If you've never eaten Kryspy Creme doughnuts, you are a complete failure as a human being. I once spilled a cup of their coffee on MY lap and almost scalded my pecker off... and the idea of suing them never occurred to me. I bought the coffee, I wanted it hot and I SPILLED IT!!! What was I going to sue Kryspy Creme for? Giving me exactly what I wanted? Bullshit!

But I DO think I have a legitimate tort case against them. I was about 20 years old and I went to the beach and drank beer all day while I surfed. That combination of beer and salt air will make you hungry as hell when you're young enough to eat a house anyway. I was with a friend and we stopped at the traffic light on the corner of Victory Drive and Skidaway Road.

We could smell the doughnuts from where we sat. A strange mind-meld occurred in the car. Without a word being spoken, we both knew that we wanted DOUGHNUTS!!! A LOT OF THEM!!! RIGHT NOW!!!
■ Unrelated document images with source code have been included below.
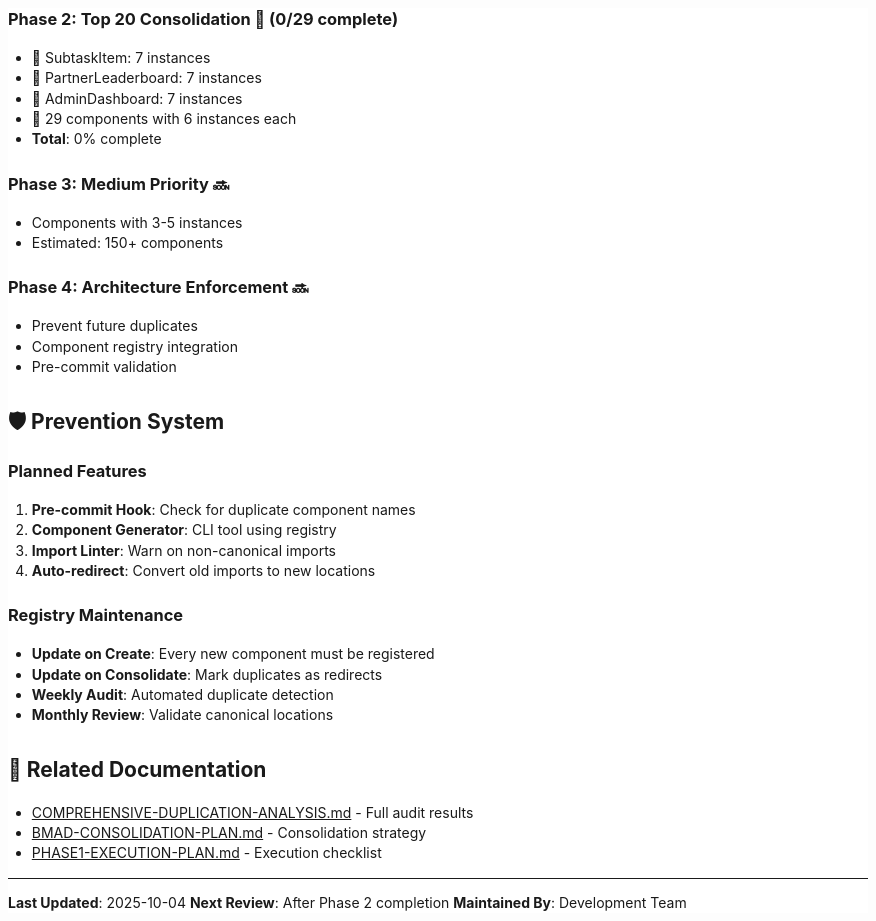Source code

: ### Phase 2: Top 20 Consolidation 🔄 (0/29 complete)
- 🔴 SubtaskItem: 7 instances
- 🔴 PartnerLeaderboard: 7 instances
- 🔴 AdminDashboard: 7 instances
- 🔴 29 components with 6 instances each
- **Total**: 0% complete

### Phase 3: Medium Priority 🔜
- Components with 3-5 instances
- Estimated: 150+ components

### Phase 4: Architecture Enforcement 🔜
- Prevent future duplicates
- Component registry integration
- Pre-commit validation

## 🛡️ Prevention System

### Planned Features
1. **Pre-commit Hook**: Check for duplicate component names
2. **Component Generator**: CLI tool using registry
3. **Import Linter**: Warn on non-canonical imports
4. **Auto-redirect**: Convert old imports to new locations

### Registry Maintenance
- **Update on Create**: Every new component must be registered
- **Update on Consolidate**: Mark duplicates as redirects
- **Weekly Audit**: Automated duplicate detection
- **Monthly Review**: Validate canonical locations

## 🔗 Related Documentation

- [COMPREHENSIVE-DUPLICATION-ANALYSIS.md](COMPREHENSIVE-DUPLICATION-ANALYSIS.md) - Full audit results
- [BMAD-CONSOLIDATION-PLAN.md](BMAD-CONSOLIDATION-PLAN.md) - Consolidation strategy
- [PHASE1-EXECUTION-PLAN.md](PHASE1-EXECUTION-PLAN.md) - Execution checklist

---

**Last Updated**: 2025-10-04
**Next Review**: After Phase 2 completion
**Maintained By**: Development Team
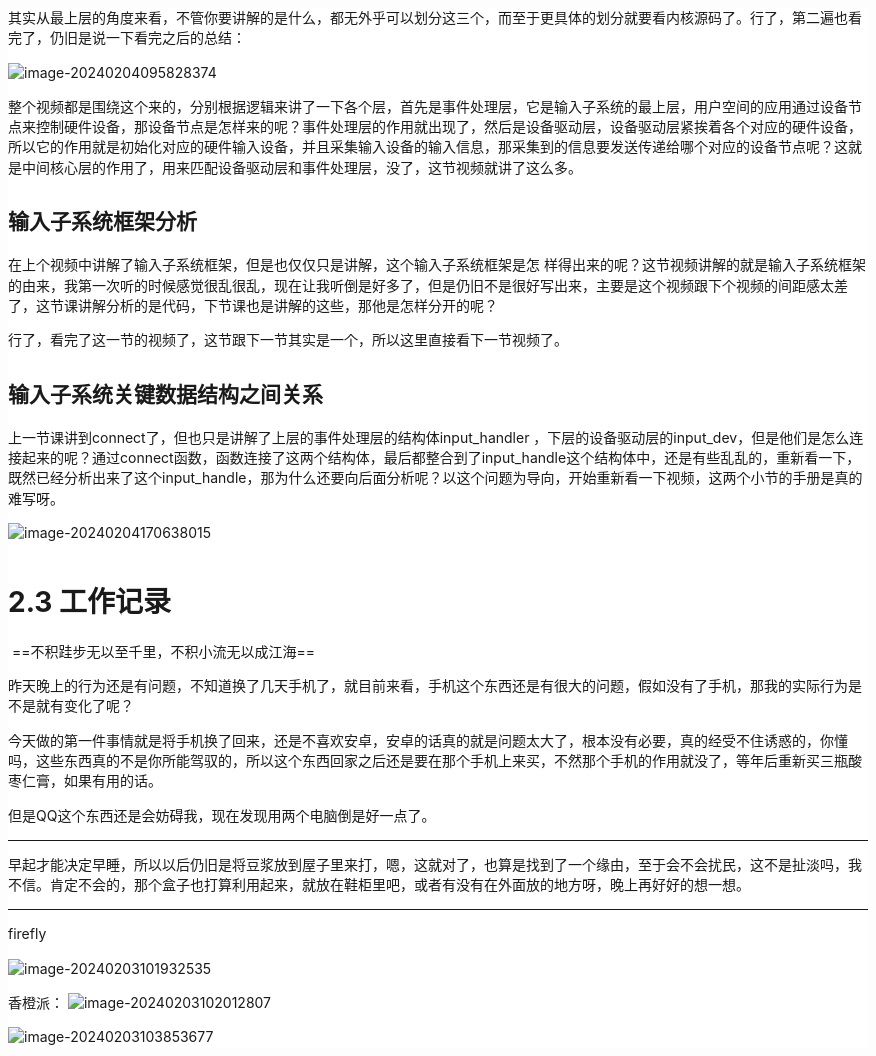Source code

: 其实从最上层的角度来看，不管你要讲解的是什么，都无外乎可以划分这三个，而至于更具体的划分就要看内核源码了。行了，第二遍也看完了，仍旧是说一下看完之后的总结：

![image-20240204095828374](https://chai-1301855619.cos.ap-beijing.myqcloud.com/202402040958629.png)

整个视频都是围绕这个来的，分别根据逻辑来讲了一下各个层，首先是事件处理层，它是输入子系统的最上层，用户空间的应用通过设备节点来控制硬件设备，那设备节点是怎样来的呢？事件处理层的作用就出现了，然后是设备驱动层，设备驱动层紧挨着各个对应的硬件设备，所以它的作用就是初始化对应的硬件输入设备，并且采集输入设备的输入信息，那采集到的信息要发送传递给哪个对应的设备节点呢？这就是中间核心层的作用了，用来匹配设备驱动层和事件处理层，没了，这节视频就讲了这么多。

## 输入子系统框架分析

在上个视频中讲解了输入子系统框架，但是也仅仅只是讲解，这个输入子系统框架是怎	样得出来的呢？这节视频讲解的就是输入子系统框架的由来，我第一次听的时候感觉很乱很乱，现在让我听倒是好多了，但是仍旧不是很好写出来，主要是这个视频跟下个视频的间距感太差了，这节课讲解分析的是代码，下节课也是讲解的这些，那他是怎样分开的呢？  

行了，看完了这一节的视频了，这节跟下一节其实是一个，所以这里直接看下一节视频了。

## 输入子系统关键数据结构之间关系

上一节课讲到connect了，但也只是讲解了上层的事件处理层的结构体input_handler ，下层的设备驱动层的input_dev，但是他们是怎么连接起来的呢？通过connect函数，函数连接了这两个结构体，最后都整合到了input_handle这个结构体中，还是有些乱乱的，重新看一下，既然已经分析出来了这个input_handle，那为什么还要向后面分析呢？以这个问题为导向，开始重新看一下视频，这两个小节的手册是真的难写呀。

![image-20240204170638015](https://chai-1301855619.cos.ap-beijing.myqcloud.com/202402041706097.png)





# 2.3 工作记录

​	==不积跬步无以至千里，不积小流无以成江海==

昨天晚上的行为还是有问题，不知道换了几天手机了，就目前来看，手机这个东西还是有很大的问题，假如没有了手机，那我的实际行为是不是就有变化了呢？

​	今天做的第一件事情就是将手机换了回来，还是不喜欢安卓，安卓的话真的就是问题太大了，根本没有必要，真的经受不住诱惑的，你懂吗，这些东西真的不是你所能驾驭的，所以这个东西回家之后还是要在那个手机上来买，不然那个手机的作用就没了，等年后重新买三瓶酸枣仁膏，如果有用的话。

但是QQ这个东西还是会妨碍我，现在发现用两个电脑倒是好一点了。

____

早起才能决定早睡，所以以后仍旧是将豆浆放到屋子里来打，嗯，这就对了，也算是找到了一个缘由，至于会不会扰民，这不是扯淡吗，我不信。肯定不会的，那个盒子也打算利用起来，就放在鞋柜里吧，或者有没有在外面放的地方呀，晚上再好好的想一想。

____

firefly

![image-20240203101932535](https://chai-1301855619.cos.ap-beijing.myqcloud.com/202402031019708.png)

香橙派：
![image-20240203102012807](https://chai-1301855619.cos.ap-beijing.myqcloud.com/202402031020929.png)



![image-20240203103853677](https://chai-1301855619.cos.ap-beijing.myqcloud.com/202402031038722.png)
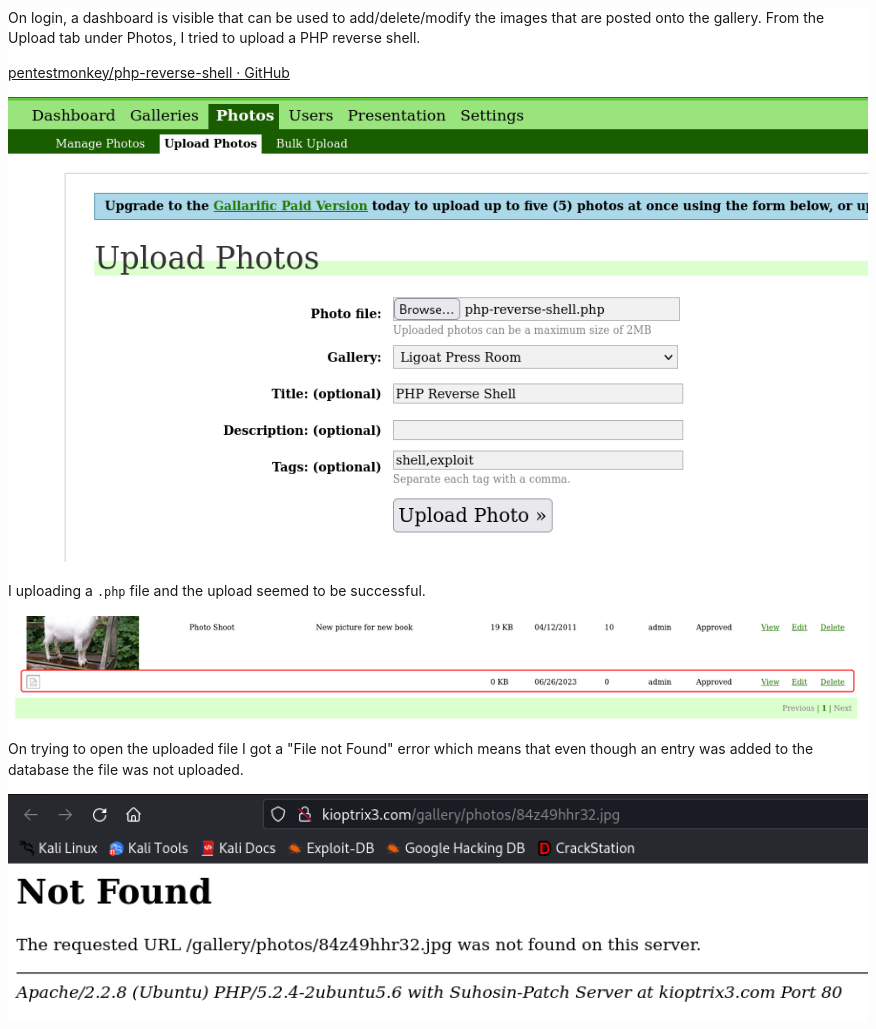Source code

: On login, a dashboard is visible that can be used to add/delete/modify the images that are posted onto the gallery. From the Upload tab under Photos, I tried to upload a PHP reverse shell.

[pentestmonkey/php-reverse-shell · GitHub](https://github.com/pentestmonkey/php-reverse-shell/blob/master/php-reverse-shell.php)

![Gallery|500](images/vulnhub-kioptrix-lvl3/gallery-6.png)

I uploading a `.php` file and the upload seemed to be successful. 

![Gallery|600](images/vulnhub-kioptrix-lvl3/gallery-7.png)

On trying to open the uploaded file I got a "File not Found" error which means that even though an entry was added to the database the file was not uploaded.

![Gallery|560](images/vulnhub-kioptrix-lvl3/gallery-8.png)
We bought two dozen right off the conveyor belt, fresh from the hot grease. Those doughnuts DISSOLVE when you put one in your mouth. You don't even realize that you ATE a doughnut except for that sugary aftertaste in your mouth.
They smell good, they taste good and you can eat a dozen easily when you're half-drunk.

You can also puke your guts out later, but that's a story I don't care to tell tonight. I still think I have a legitimate lawsuit. Kryspy Creme is responsible for making me sick that day.

THEY MADE ME EAT THOSE DOUGHNUTS!!!!